At long last this comedy—most of it, anyway—can be enjoyed again
15 April 2008 | by (Westchester County, NY) – See all my reviews

Thanks to the efforts of dedicated film restoration experts several of Harry Langdon's early short comedies have been painstakingly recovered, cleaned up, and pieced back together again for home viewing. Until very recently, Langdon's two-reel short THE FIRST 100 YEARS could be seen only in the form of brief, tantalizing excerpts in Robert Youngson's 1960 compilation WHEN COMEDY WAS KING. The new Langdon DVD set features a 13-minute version of this film, which means that some footage is still missing, but on the bright side this represents about two-thirds of the original movie, far more than has been available for many years. Happily, the surviving material gives a full sense of the storyline and includes a lot of good moments for Harry and his supporting players. In its restored version the film stands with the best of Langdon's early work for the Mack Sennett Studio.

[INFORMATION SUPPLIED]:
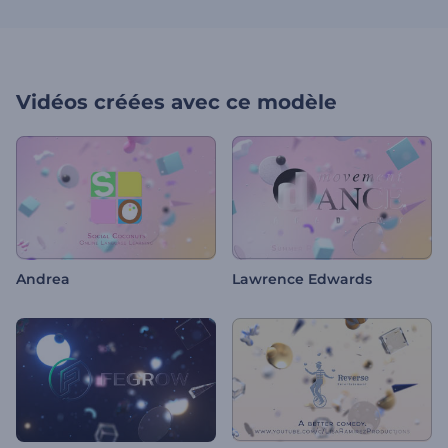
Vidéos créées avec ce modèle
Andrea
Lawrence Edwards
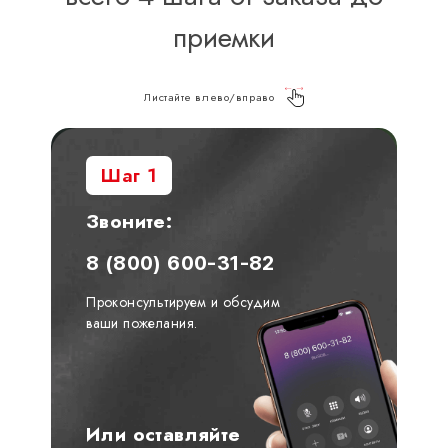
приемки
Листайте влево/вправо
Шаг 1
Звоните:
8 (800) 600-31-82
Проконсультируем и обсудим
ваши пожелания.
Или оставляйте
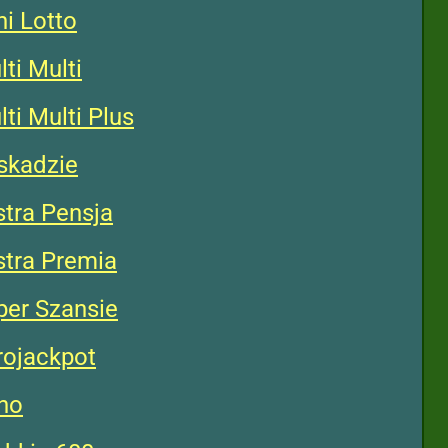
i Lotto
ti Multi
i Multi Plus
skadzie
tra Pensja
tra Premia
per Szansie
rojackpot
no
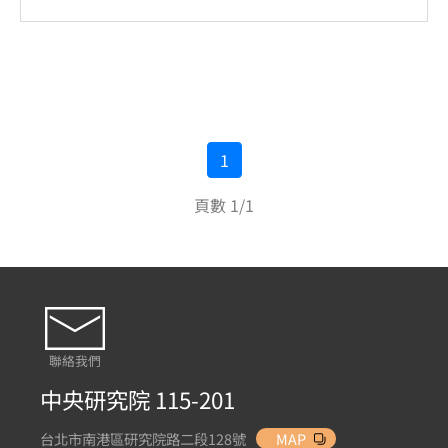
1
頁數 1/1
聯絡我們
中央研究院 115-201
台北市南港區研究院路二段128號
MAP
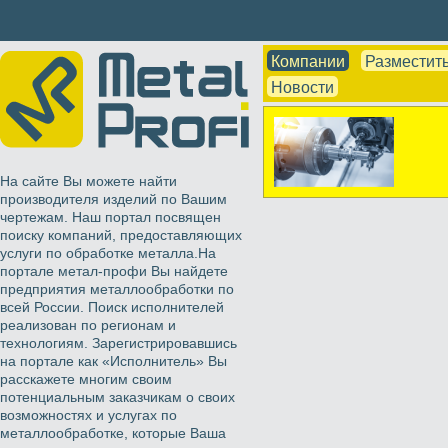
Компании
Разместить
Новости
На сайте Вы можете найти
производителя изделий по Вашим
чертежам. Наш портал посвящен
поиску компаний, предоставляющих
услуги по обработке металла.На
портале метал-профи Вы найдете
предприятия металлообработки по
всей России. Поиск исполнителей
реализован по регионам и
технологиям. Зарегистрировавшись
на портале как «Исполнитель» Вы
расскажете многим своим
потенциальным заказчикам о своих
возможностях и услугах по
металлообработке, которые Ваша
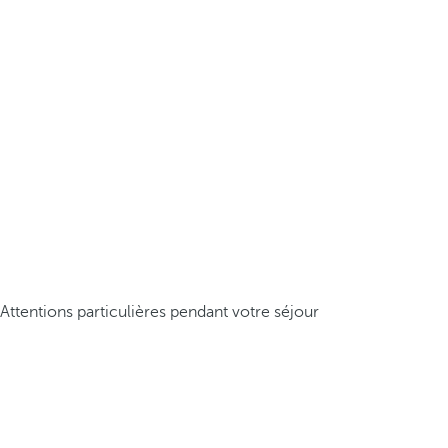
Attentions particulières pendant votre séjour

[PARTS OF THE EXERCISE]:
1. Answer these from the Langdon review:
(a) In what year did Robert Youngson's compilation WHEN COMEDY WAS KING come out?
(b) How many minutes long is the version of THE FIRST 100 YEARS on the new DVD set?
(c) For which studio did Langdon make his early work?
2. Translate this sentence from the Langdon review into Spanish: "Happily, the surviving material gives a full sense of the storyline and includes a lot of good moments for Harry and his supporting players."
3. Carry on the Langdon review, picking up after its last sentence.
The entries come from a separate source.

[ANSWERS TO THE PROBLEMS]:
1.
(a) 1960
(b) 13 minutes
(c) The Mack Sennett Studio

2. Afortunadamente, el material que se conserva da una idea completa de la trama e incluye muchos buenos momentos para Harry y sus actores secundarios.

3.
The opening sequence is set high on a cliff overlooking crashing sea waves, and what follows is so off-the-wall we assume it will surely turn out to be a daydream or hallucination on somebody's part: Harry plays the stalwart hero of a melodrama, bravely defending the leading lady from "Black Mike," a top-hatted villain. There's a fight and Harry lands a hay-maker on Mike's jaw, causing the villain to sail off the cliff and fall to a distant ledge—though he immediately jumps up and shouts threats at Harry, shaking his fist as he hops up and down! "And then came wedded bliss," the title card informs us, and we realize that this prologue was intended as some kind of shorthand metaphor to explain how Harry won his girl from a rival. (Or perhaps it was just meant to be funny?) The newlyweds have to wash their own dishes until the arrival of their new cook, a formidable-looking gorgon played by Louise Carver, who looks like her previous job may have been as a guard at a women's prison. She quickly takes over the joint and bosses her employers. Harry's problems mount when an "old friend" of his arrives and immediately starts flirting with his wife. Unfortunately this is where the footage gets a little choppy, but there's a great bit where Harry tries to intimidate Louise with a newly-acquired bulldog, who takes one look at her and heads for the hills. Indignant, Louise quits the household, only to be replaced by slinky Madeline Hurlock, a dark-eyed beauty who wastes no time vamping the master of the house. When she kneels before him and massages his feet Harry's wife is taken aback, but Harry looks quite pleased with the new help.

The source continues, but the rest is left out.